**Task directions:** Scan the entries below and count the lines holding the string "effects". Supply only the number.

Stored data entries

*** Begin section ***

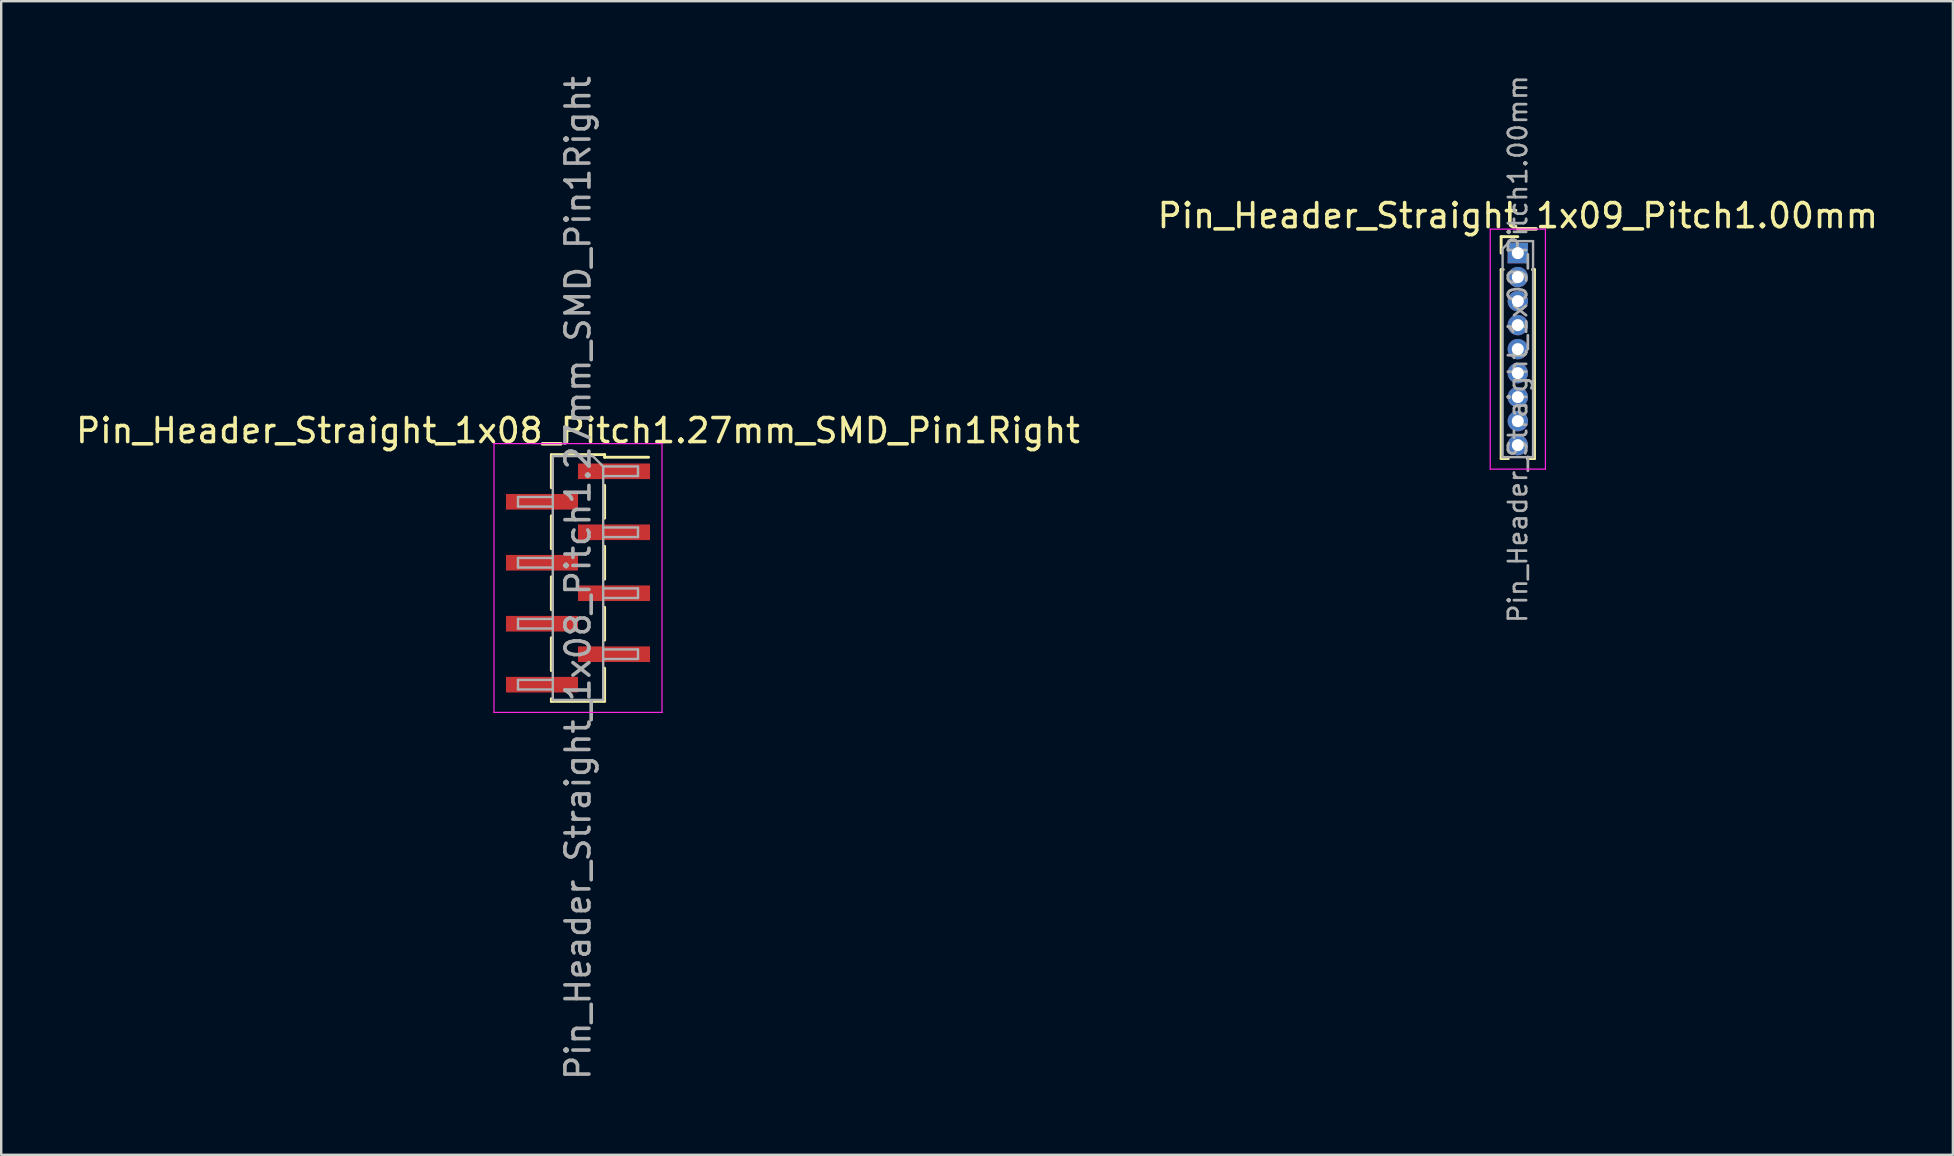
<source format=kicad_pcb>
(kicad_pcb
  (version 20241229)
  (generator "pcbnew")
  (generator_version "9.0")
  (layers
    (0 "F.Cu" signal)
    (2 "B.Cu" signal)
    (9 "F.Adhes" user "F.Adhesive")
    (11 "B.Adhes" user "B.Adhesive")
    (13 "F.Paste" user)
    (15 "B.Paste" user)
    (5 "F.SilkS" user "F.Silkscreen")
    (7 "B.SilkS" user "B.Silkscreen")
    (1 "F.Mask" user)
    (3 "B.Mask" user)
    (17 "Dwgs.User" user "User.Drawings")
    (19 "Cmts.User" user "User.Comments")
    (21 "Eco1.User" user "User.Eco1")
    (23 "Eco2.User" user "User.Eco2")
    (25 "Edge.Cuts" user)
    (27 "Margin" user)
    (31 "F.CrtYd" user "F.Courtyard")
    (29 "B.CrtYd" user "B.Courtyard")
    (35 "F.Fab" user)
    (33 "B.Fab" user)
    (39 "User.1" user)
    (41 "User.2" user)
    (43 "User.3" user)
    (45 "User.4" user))
  (footprint "Pin_Header_Straight_1x09_Pitch1.00mm"
    (layer "F.Cu")
    (at 60.185 7.495)
    (property "Reference" "Pin_Header_Straight_1x09_Pitch1.00mm" (at 0 -1.56 0) (layer "F.SilkS") (effects (font (size 1 1) (thickness 0.15))))
    (attr through_hole)
    (fp_line (start -0.695 -0.685) (end 0 -0.685) (stroke (width 0.12) (type solid)) (layer "F.SilkS"))
    (fp_line (start -0.695 0) (end -0.695 -0.685) (stroke (width 0.12) (type solid)) (layer "F.SilkS"))
    (fp_line (start -0.695 0.685) (end -0.695 8.56) (stroke (width 0.12) (type solid)) (layer "F.SilkS"))
    (fp_line (start -0.695 0.685) (end -0.608 0.685) (stroke (width 0.12) (type solid)) (layer "F.SilkS"))
    (fp_line (start -0.695 8.56) (end -0.394 8.56) (stroke (width 0.12) (type solid)) (layer "F.SilkS"))
    (fp_line (start 0.394 8.56) (end 0.695 8.56) (stroke (width 0.12) (type solid)) (layer "F.SilkS"))
    (fp_line (start 0.608 0.685) (end 0.695 0.685) (stroke (width 0.12) (type solid)) (layer "F.SilkS"))
    (fp_line (start 0.695 0.685) (end 0.695 8.56) (stroke (width 0.12) (type solid)) (layer "F.SilkS"))
    (fp_line (start -1.15 -1) (end -1.15 9) (stroke (width 0.05) (type solid)) (layer "F.CrtYd"))
    (fp_line (start -1.15 9) (end 1.15 9) (stroke (width 0.05) (type solid)) (layer "F.CrtYd"))
    (fp_line (start 1.15 -1) (end -1.15 -1) (stroke (width 0.05) (type solid)) (layer "F.CrtYd"))
    (fp_line (start 1.15 9) (end 1.15 -1) (stroke (width 0.05) (type solid)) (layer "F.CrtYd"))
    (fp_line (start -0.635 -0.182) (end -0.318 -0.5) (stroke (width 0.1) (type solid)) (layer "F.Fab"))
    (fp_line (start -0.635 8.5) (end -0.635 -0.182) (stroke (width 0.1) (type solid)) (layer "F.Fab"))
    (fp_line (start -0.318 -0.5) (end 0.635 -0.5) (stroke (width 0.1) (type solid)) (layer "F.Fab"))
    (fp_line (start 0.635 -0.5) (end 0.635 8.5) (stroke (width 0.1) (type solid)) (layer "F.Fab"))
    (fp_line (start 0.635 8.5) (end -0.635 8.5) (stroke (width 0.1) (type solid)) (layer "F.Fab"))
    (fp_text user "${REFERENCE}" (at 0 4 90) (layer "F.Fab") (effects (font (size 0.76 0.76) (thickness 0.114))))
    (pad "1" thru_hole rect (at 0 0) (size 0.85 0.85) (drill 0.5) (layers "*.Cu" "*.Mask"))
    (pad "2" thru_hole oval (at 0 1) (size 0.85 0.85) (drill 0.5) (layers "*.Cu" "*.Mask"))
    (pad "3" thru_hole oval (at 0 2) (size 0.85 0.85) (drill 0.5) (layers "*.Cu" "*.Mask"))
    (pad "4" thru_hole oval (at 0 3) (size 0.85 0.85) (drill 0.5) (layers "*.Cu" "*.Mask"))
    (pad "5" thru_hole oval (at 0 4) (size 0.85 0.85) (drill 0.5) (layers "*.Cu" "*.Mask"))
    (pad "6" thru_hole oval (at 0 5) (size 0.85 0.85) (drill 0.5) (layers "*.Cu" "*.Mask"))
    (pad "7" thru_hole oval (at 0 6) (size 0.85 0.85) (drill 0.5) (layers "*.Cu" "*.Mask"))
    (pad "8" thru_hole oval (at 0 7) (size 0.85 0.85) (drill 0.5) (layers "*.Cu" "*.Mask"))
    (pad "9" thru_hole oval (at 0 8) (size 0.85 0.85) (drill 0.5) (layers "*.Cu" "*.Mask")))
  (footprint "Pin_Header_Straight_1x08_Pitch1.27mm_SMD_Pin1Right"
    (layer "F.Cu")
    (at 21.03 21.03)
    (property "Reference" "Pin_Header_Straight_1x08_Pitch1.27mm_SMD_Pin1Right" (at 0 -6.14 0) (layer "F.SilkS") (effects (font (size 1 1) (thickness 0.15))))
    (attr smd)
    (fp_line (start -1.11 -5.14) (end 1.11 -5.14) (stroke (width 0.12) (type solid)) (layer "F.SilkS"))
    (fp_line (start -1.11 -5.13) (end -1.11 -3.76) (stroke (width 0.12) (type solid)) (layer "F.SilkS"))
    (fp_line (start -1.11 -2.59) (end -1.11 -1.22) (stroke (width 0.12) (type solid)) (layer "F.SilkS"))
    (fp_line (start -1.11 -0.05) (end -1.11 1.32) (stroke (width 0.12) (type solid)) (layer "F.SilkS"))
    (fp_line (start -1.11 2.49) (end -1.11 3.86) (stroke (width 0.12) (type solid)) (layer "F.SilkS"))
    (fp_line (start -1.11 5.03) (end -1.11 5.14) (stroke (width 0.12) (type solid)) (layer "F.SilkS"))
    (fp_line (start -1.11 5.14) (end 1.11 5.14) (stroke (width 0.12) (type solid)) (layer "F.SilkS"))
    (fp_line (start 1.11 -5.14) (end 1.11 -5.03) (stroke (width 0.12) (type solid)) (layer "F.SilkS"))
    (fp_line (start 1.11 -5.03) (end 2.94 -5.03) (stroke (width 0.12) (type solid)) (layer "F.SilkS"))
    (fp_line (start 1.11 -3.86) (end 1.11 -2.49) (stroke (width 0.12) (type solid)) (layer "F.SilkS"))
    (fp_line (start 1.11 -1.32) (end 1.11 0.05) (stroke (width 0.12) (type solid)) (layer "F.SilkS"))
    (fp_line (start 1.11 1.22) (end 1.11 2.59) (stroke (width 0.12) (type solid)) (layer "F.SilkS"))
    (fp_line (start 1.11 3.76) (end 1.11 5.13) (stroke (width 0.12) (type solid)) (layer "F.SilkS"))
    (fp_line (start -3.5 -5.6) (end -3.5 5.6) (stroke (width 0.05) (type solid)) (layer "F.CrtYd"))
    (fp_line (start -3.5 5.6) (end 3.5 5.6) (stroke (width 0.05) (type solid)) (layer "F.CrtYd"))
    (fp_line (start 3.5 -5.6) (end -3.5 -5.6) (stroke (width 0.05) (type solid)) (layer "F.CrtYd"))
    (fp_line (start 3.5 5.6) (end 3.5 -5.6) (stroke (width 0.05) (type solid)) (layer "F.CrtYd"))
    (fp_line (start -2.5 -3.375) (end -2.5 -2.975) (stroke (width 0.1) (type solid)) (layer "F.Fab"))
    (fp_line (start -2.5 -2.975) (end -1.05 -2.975) (stroke (width 0.1) (type solid)) (layer "F.Fab"))
    (fp_line (start -2.5 -0.835) (end -2.5 -0.435) (stroke (width 0.1) (type solid)) (layer "F.Fab"))
    (fp_line (start -2.5 -0.435) (end -1.05 -0.435) (stroke (width 0.1) (type solid)) (layer "F.Fab"))
    (fp_line (start -2.5 1.705) (end -2.5 2.105) (stroke (width 0.1) (type solid)) (layer "F.Fab"))
    (fp_line (start -2.5 2.105) (end -1.05 2.105) (stroke (width 0.1) (type solid)) (layer "F.Fab"))
    (fp_line (start -2.5 4.245) (end -2.5 4.645) (stroke (width 0.1) (type solid)) (layer "F.Fab"))
    (fp_line (start -2.5 4.645) (end -1.05 4.645) (stroke (width 0.1) (type solid)) (layer "F.Fab"))
    (fp_line (start -1.05 -5.08) (end -1.05 5.08) (stroke (width 0.1) (type solid)) (layer "F.Fab"))
    (fp_line (start -1.05 -5.08) (end 0.615 -5.08) (stroke (width 0.1) (type solid)) (layer "F.Fab"))
    (fp_line (start -1.05 -3.375) (end -2.5 -3.375) (stroke (width 0.1) (type solid)) (layer "F.Fab"))
    (fp_line (start -1.05 -0.835) (end -2.5 -0.835) (stroke (width 0.1) (type solid)) (layer "F.Fab"))
    (fp_line (start -1.05 1.705) (end -2.5 1.705) (stroke (width 0.1) (type solid)) (layer "F.Fab"))
    (fp_line (start -1.05 4.245) (end -2.5 4.245) (stroke (width 0.1) (type solid)) (layer "F.Fab"))
    (fp_line (start 1.05 -4.645) (end 0.615 -5.08) (stroke (width 0.1) (type solid)) (layer "F.Fab"))
    (fp_line (start 1.05 -4.645) (end 2.5 -4.645) (stroke (width 0.1) (type solid)) (layer "F.Fab"))
    (fp_line (start 1.05 -2.105) (end 2.5 -2.105) (stroke (width 0.1) (type solid)) (layer "F.Fab"))
    (fp_line (start 1.05 0.435) (end 2.5 0.435) (stroke (width 0.1) (type solid)) (layer "F.Fab"))
    (fp_line (start 1.05 2.975) (end 2.5 2.975) (stroke (width 0.1) (type solid)) (layer "F.Fab"))
    (fp_line (start 1.05 5.08) (end -1.05 5.08) (stroke (width 0.1) (type solid)) (layer "F.Fab"))
    (fp_line (start 1.05 5.08) (end 1.05 -4.645) (stroke (width 0.1) (type solid)) (layer "F.Fab"))
    (fp_line (start 2.5 -4.645) (end 2.5 -4.245) (stroke (width 0.1) (type solid)) (layer "F.Fab"))
    (fp_line (start 2.5 -4.245) (end 1.05 -4.245) (stroke (width 0.1) (type solid)) (layer "F.Fab"))
    (fp_line (start 2.5 -2.105) (end 2.5 -1.705) (stroke (width 0.1) (type solid)) (layer "F.Fab"))
    (fp_line (start 2.5 -1.705) (end 1.05 -1.705) (stroke (width 0.1) (type solid)) (layer "F.Fab"))
    (fp_line (start 2.5 0.435) (end 2.5 0.835) (stroke (width 0.1) (type solid)) (layer "F.Fab"))
    (fp_line (start 2.5 0.835) (end 1.05 0.835) (stroke (width 0.1) (type solid)) (layer "F.Fab"))
    (fp_line (start 2.5 2.975) (end 2.5 3.375) (stroke (width 0.1) (type solid)) (layer "F.Fab"))
    (fp_line (start 2.5 3.375) (end 1.05 3.375) (stroke (width 0.1) (type solid)) (layer "F.Fab"))
    (fp_text user "${REFERENCE}" (at 0 0 90) (layer "F.Fab") (effects (font (size 1 1) (thickness 0.15))))
    (pad "1" smd rect (at 1.5 -4.445) (size 3 0.65) (layers "F.Cu" "F.Mask" "F.Paste"))
    (pad "2" smd rect (at -1.5 -3.175) (size 3 0.65) (layers "F.Cu" "F.Mask" "F.Paste"))
    (pad "3" smd rect (at 1.5 -1.905) (size 3 0.65) (layers "F.Cu" "F.Mask" "F.Paste"))
    (pad "4" smd rect (at -1.5 -0.635) (size 3 0.65) (layers "F.Cu" "F.Mask" "F.Paste"))
    (pad "5" smd rect (at 1.5 0.635) (size 3 0.65) (layers "F.Cu" "F.Mask" "F.Paste"))
    (pad "6" smd rect (at -1.5 1.905) (size 3 0.65) (layers "F.Cu" "F.Mask" "F.Paste"))
    (pad "7" smd rect (at 1.5 3.175) (size 3 0.65) (layers "F.Cu" "F.Mask" "F.Paste"))
    (pad "8" smd rect (at -1.5 4.445) (size 3 0.65) (layers "F.Cu" "F.Mask" "F.Paste")))
  (gr_rect
    (start -3 -3)
    (end 78.31 45.06)
    (stroke (width 0.1) (type default))
    (fill no)
    (layer "Edge.Cuts")))
</source>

*** End section ***

**Result of this task:** 4